| Document |
┄┄┄┄┄┄

Publié le 14 novembre 2011 par Copeau @Contrepoints

Les Vénézuéliens méritent une réelle opposition à Chávez, capable de promettre le retour à un régime de droit démocratique et la fin de la dépendance à l’État. Malheureusement, ça ne semble pas être le cas.

Par Juan Carlos Hidalgo (*), depuis les États-Unis
Article publié en collaboration avec le Cato Institute

Le Venezuela entre en pleine campagne avec six candidats en lice pour l’investiture de la Coalition pour l’unité démocratique (MUD est l’acronyme espagnol), le mouvement d’opposition qui va nommer un candidat unique pour faire face à Hugo Chávez, lors de l’élection présidentielle en Octobre 2012 [1]. Le premier MUD aura lieu le 12 Février.

Primero Justicia : l’histoire qui bégaie

Venezuela : l’opposition à Chávez peine à se construire

Henrique Capriles Radonski

Après 13 années de régime socialiste qui ont paralysé l’économie du Venezuela et ont même créé une pénurie de carburant dans un pays sud-américain riche en pétrole, on pouvait s’attendre à ce que les candidats de l’opposition fassent d’audacieuses propositions à rebours des politiques étatistes de Hugo Chávez qui ont échoué. Malheureusement, ça ne semble pas être le cas.

Regardons, par exemple, du côté de Primero Justicia (Justice d’abord), le parti dont le candidat, Henrique Capriles Radonski, est leader dans les sondages. Capriles est peu loquace sur le modèle économique qu’il souhaite favoriser. Ses déclarations se limitent à des généralités telles que « la seule chose qui m’obsède est que le Venezuela fasse des progrès. » En tant que gouverneur de l’État de Miranda, Capriles aime comparer sa démarche à celle de l’ancien président brésilien Lula da Silva: une gestion macro-économique appropriée, complétée par de généreux programmes sociaux.

Toutefois, le programme de Primero Justicia semble être un peu plus précis dans sa façon d’envisager le rôle du gouvernement dans la société. Il prétend défendre un « État social-humaniste » à mi chemin entre « l’État social bureaucratique qui, de façon monopolistique, rend les services sociaux inefficaces » et « le minimaliste État néo-libéral qui renonce à ses responsabilités sociales. » Il en est de même concernant le modèle économique défendu par Primero Justicia : le programme affirme qu’il « se dresse contre l’économie planifiée socialiste et… les tendances libérales qui transforment le marché en un dogme. » En clair, Primero Justicia se voit comme une troisième voie entre « le socialisme du 21e siècle » de Hugo Chávez et ce qu’il considère être le « dogme néolibéral ».

┄┄┄┄┄┄

| Données enregistrées |
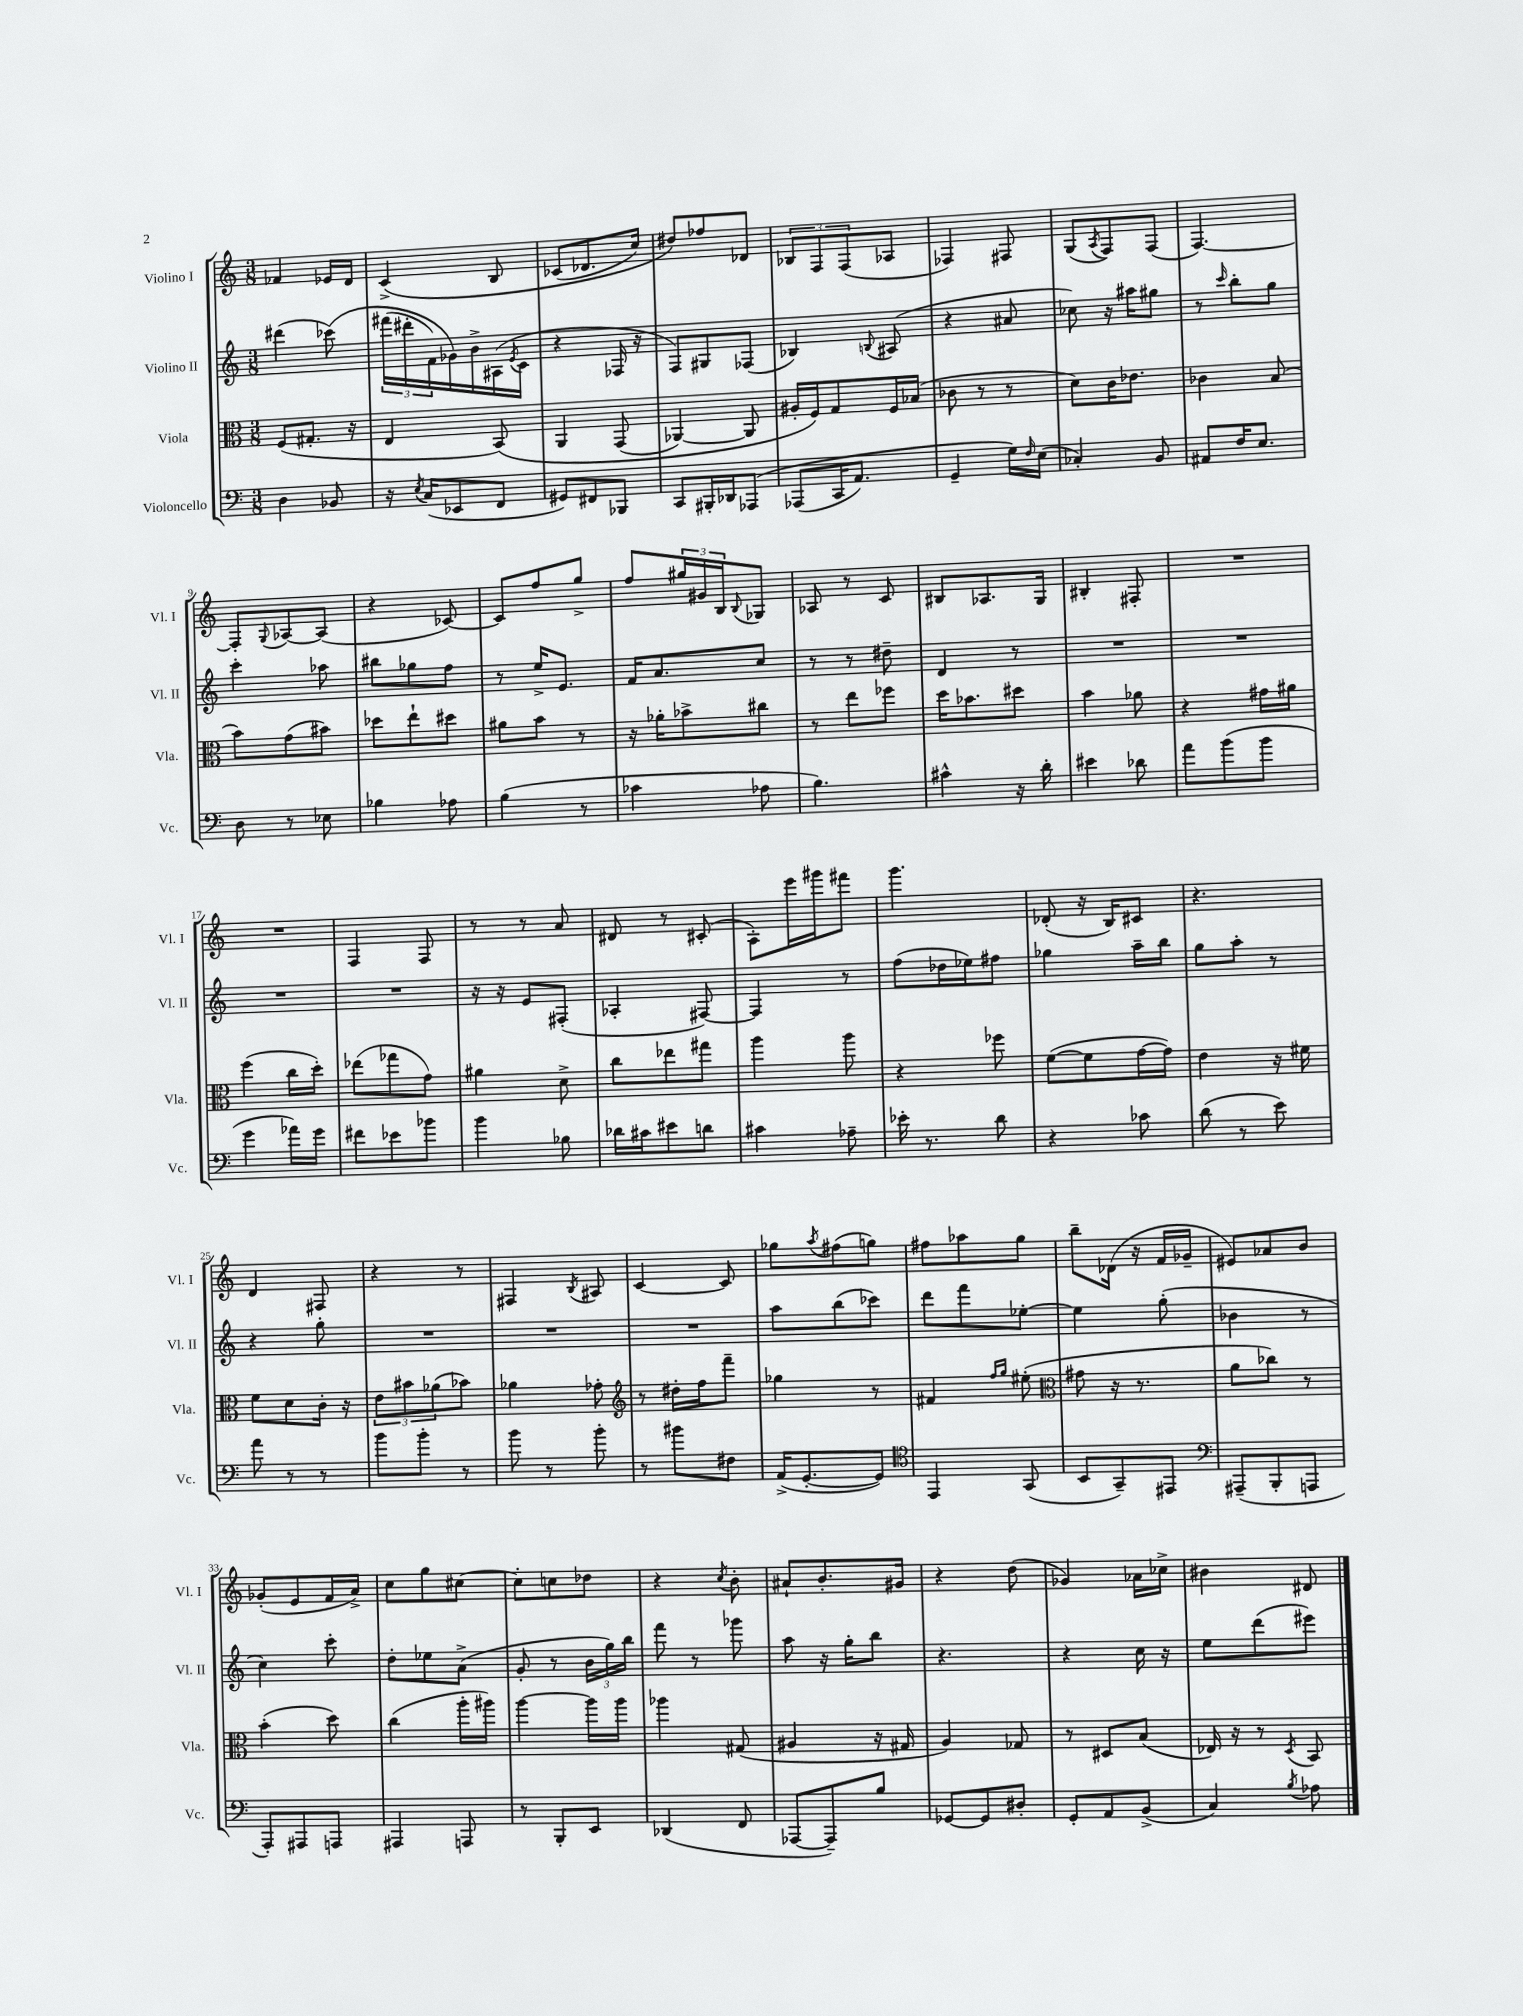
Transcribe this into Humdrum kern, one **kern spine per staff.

**kern	**kern	**kern	**kern
*staff4	*staff3	*staff2	*staff1
*clefF4	*clefC3	*clefG2	*clefG2
*k[]	*k[]	*k[]	*k[]
*M3/8	*M3/8	*M3/8	*M3/8
4D\	(8F/L	(4ddd#\	4f-/
.	8.G#'/J	.	.
8BB-/	.	&(8ccc-\)	16e-/LL
.	16r	.	16d/JJ
=	=	=	=
16r	4E/	(24fff#\LL	&(4c^/
.	.	24ddd#'\	.
8qE/	.	.	.
(16C/LK	.	.	.
.	.	24f\)	.
8EE-/	.	16g-\&)	.
.	.	16b^\	.
8FF/J	&(8BB/)	(16A#\	8B/
.	.	8qe/	.
.	.	16c\JJ	.
=	=	=	=
8GG#/L)	4AA/	4r	(8c-/L
8FF#/	.	.	8.d-/
8BBB-/J	(8GG/	16F-/	.
.	.	16r	16cc/Jk)
=	=	=	=
8CC/L	[4AA-/)	8F/L)	8dd#/L&)
16BBB#'/L	.	8G#/	8ff-/
16DD-/J	.	.	.
&(8AAA-/J	8AA-/]	(8F-/J	8d-/J
=	=	=	=
(8AAA-/L	16A#'/LL	4B-/)	12B-/L
.	16F/J&)	.	.
.	.	.	12F/
16CC/K	8G/	.	.
.	.	.	(12F/
8.AA/J)	.	.	.
.	.	8qqB/	.
.	16F/L	(8A#/	8A-/J
.	(16B-/JJ	.	.
=	=	=	=
4GG~/	8c-\	4r	4F-/)
.	8r	.	.
16G\LL&)	8r	8a#/	8F#/
16qqF/	.	.	.
(16E\JJ	.	.	.
=	=	=	=
4C-'/)	8d\L)	8cc-\)	(8G/L
.	.	.	8qA/
.	16c\K	16r	8F/)
.	8.e-\J	16aa#\LK	.
8BB/	.	8gg#\J	(8F/J
=	=	=	=
8AA#/L	4c-\	8r	[4.F/)
.	.	16qqccc/	.
16F/K	.	8bb'\L	.
8.E/J	.	.	.
.	(8B/	8gg\J	.
=	=	=	=
8D\	8b\L)	4ccc'\	8F'/]L
.	.	.	8qqG/
8r	(8g\	.	[8A-/
8E-\	8b#\J)	8aa-\	(8A-/]J
=	=	=	=
4B-\	8dd-\L	8bb#\L	4r
.	8ee`\	8gg-\	.
8A-\	8dd#\J	8ff\J	[8c-/)
=	=	=	=
(4B\	8a#\L	8r	8c-/]L
.	8b\J	16ee^/LK	8ff/
.	.	8.e/J	.
8r	8r	.	8gg^/J
=	=	=	=
4c-\	16r	16f/LK	8ff/L
.	16a-'\LK	8.a/	.
.	8b-^\	.	24gg#/L
.	.	.	24g#/
.	.	.	24B/J
.	.	.	8qqB/
8A-\	8cc#\J	8cc/J	8G-/J
=	=	=	=
4.B\)	8r	8r	8A-/
.	8ee\L	8r	8r
.	8ff-\J	8dd#~\	8c/
=	=	=	=
4c#^^\	16dd\LK	4d/	8B#/L
.	8.b-\	.	.
.	.	.	8.A-/
16r	8dd#\J	8r	.
16d'\	.	.	16G/Jk
=	=	=	=
4e#\	4b\	4.r	4B#'/
8d-\	8a-\	.	8F#'/
=	=	=	=
8a\L	4r	4.r	4.r
(8b\	.	.	.
8b\J	16g#\LL	.	.
.	16a#\JJ	.	.
=	=	=	=
4g\	(4ff\	4.r	4.r
16a-\LL)	16cc\LL	.	.
16g\JJ	16dd'\JJ)	.	.
=	=	=	=
8f#\L	(8ee-\L	4.r	4F/
8e-\	8gg-\	.	.
8b-\J	8g\J)	.	8F/
=	=	=	=
4b\	4a#\	16r	8r
.	.	16r	.
.	.	8e/L	8r
8B-\	8d^\	(8F#'/J	8a/
=	=	=	=
16d-\LL	8cc\L	4A-'/	8d#/
16c#\J	.	.	.
8e#\	8ee-\	.	8r
8d\J	8gg#\J	[8F#/)	(8c#'/
=	=	=	=
4c#\	4aa\	4F#/]	8A'\L)
.	.	.	16eee\L
.	.	.	16ggg#\J
8A-~\	8aa\	8r	8fff#\J
=	=	=	=
16e-'\	4r	(8ff\L	4.ggg\
8.r	.	.	.
.	.	16dd-\L	.
.	.	16ee-\J)	.
8d\	8ff-\	8ff#\J	.
=	=	=	=
4r	([8f\L	4gg-\	(8d-'/
.	8f\]	.	16r
.	.	.	16B/LK)
8c-\	[16g\L	16aa~\LL	8c#/J
.	16g\]JJ)	16bb\JJ	.
=	=	=	=
(8d\	4e\	8gg\L	4.r
8r	.	8aa'\J	.
8e\)	16r	8r	.
.	16f#\	.	.
=	=	=	=
8a\	8f\L	4r	4d/
8r	8d\	.	.
8r	16c'\Jk	8gg'\	8F#/
.	16r	.	.
=	=	=	=
8b\L	12e\L	4.r	4r
.	12b#\	.	.
8b'\J	.	.	.
.	(12a-\	.	.
8r	8b-\J)	.	8r
=	=	=	=
8b\	4a-\	4.r	4F#/
8r	.	.	.
.	.	.	8qB/
8b'\	8g-'\	.	8A#/
=	=	=	=
*	*clefG2	*	*
8r	8r	4.r	[4c/
8b#\L	16dd#'\LL	.	.
.	16ff\J	.	.
8F#\J	8fff~\J	.	8c/]
=	=	=	=
(16AA^/LK	4gg-\	8aa\L	8gg-\L
[8.GG'/	.	.	.
.	.	.	8qaa/
.	.	(8bb\	(8ff#\
8GG/]J)	8r	8ccc-\J)	8gg\J)
=	=	=	=
*clefC4	*	*	*
4EE/	4f#/	8ddd\L	8ff#\L
.	.	8fff\	8aa-\
.	16qqff/LL	.	.
.	16qqgg/JJ	.	.
(8GG/	(8ee#'\	[8ee-'\J	8gg\J
=	=	=	=
*	*clefC3	*	*
8BB/L	8g#\	4ee-\]	8bb~\L
8GG~/)	16r	.	(16d-\Jk
.	8.r	.	16r
8EE#/J	.	(8gg'\	16f/LL
.	.	.	16g-~/JJ
=	=	=	=
*clefF4	*	*	*
(8AAA#~/L	8a\L	4b-\	8e#/L)
8BBB'/	8cc-\J)	.	8a-/
8AAA/J	8r	8r	8b/J
=	=	=	=
8AAA'/L)	(4b'\	4cc\)	(8g-'/L
8AAA#/	.	.	8e/
8AAA/J	8dd\)	8ccc'\	16f/L
.	.	.	16a^/JJ)
=	=	=	=
4AAA#/	(4cc\	8dd'\L	8cc\L
.	.	8ee-\	8gg\
8AAA/	16aa'\LL	(8a^\J	[8cc#\J
.	16aa#\JJ)	.	.
=	=	=	=
8r	[4aa\	8g'/	8cc#'\]L
8BBB'/L	.	8r	8cc\
8EE/J	16aa\]LL	24b\LL	8dd-\J
.	.	24gg\)	.
.	16aa\JJ	.	.
.	.	24bb\JJ	.
=	=	=	=
(4DD-/	4aa-\	8fff\	4r
.	.	8r	.
.	.	.	8qcc/
8FF/	(8G#/	8ggg-\	8b'\
=	=	=	=
[8AAA-/L	4A#/	8aa\	8a#`/L
8AAA-~/])	.	16r	8.b'/
.	.	16gg'\LK	.
8B/J	16r	8bb\J	.
.	16G#/	.	16g#/Jk
=	=	=	=
[8GG-/L	4A/)	4.r	4r
8GG-/]	.	.	.
8D#'/J	8G-/	.	(8dd\
=	=	=	=
8GG'/L	8r	4r	4g-/)
8AA/	8D#/L	.	.
(8BB^/J	(8B/J	16cc\	16a-\LL
.	.	16r	16cc-^\JJ
=	=	=	=
4C/)	16E-/)	8ee\L	4b#\
.	16r	.	.
.	8r	(8ddd\	.
8qB/	8qD/	.	.
8A-\	8BB/	8eee#\J)	8d#/
==	==	==	==
*-	*-	*-	*-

┄┄┄┄┄┄

| Consigne |
Réécrivez sous forme de liste le paragraphe du document qui commence par « Regardons, par exemple », en gardant ses faits principaux.

| Corrigé |
- Henrique Capriles Radonski est le candidat du parti Primero Justicia (Justice d'abord) et il est en tête dans les sondages.
- Capriles parle peu du modèle économique qu'il souhaite favoriser.
- Ses déclarations restent générales, par exemple : « la seule chose qui m'obsède est que le Venezuela fasse des progrès. »
- Gouverneur de l'État de Miranda, il compare sa démarche à celle de l'ancien président brésilien Lula da Silva, qui associe une gestion macro-économique appropriée à de généreux programmes sociaux.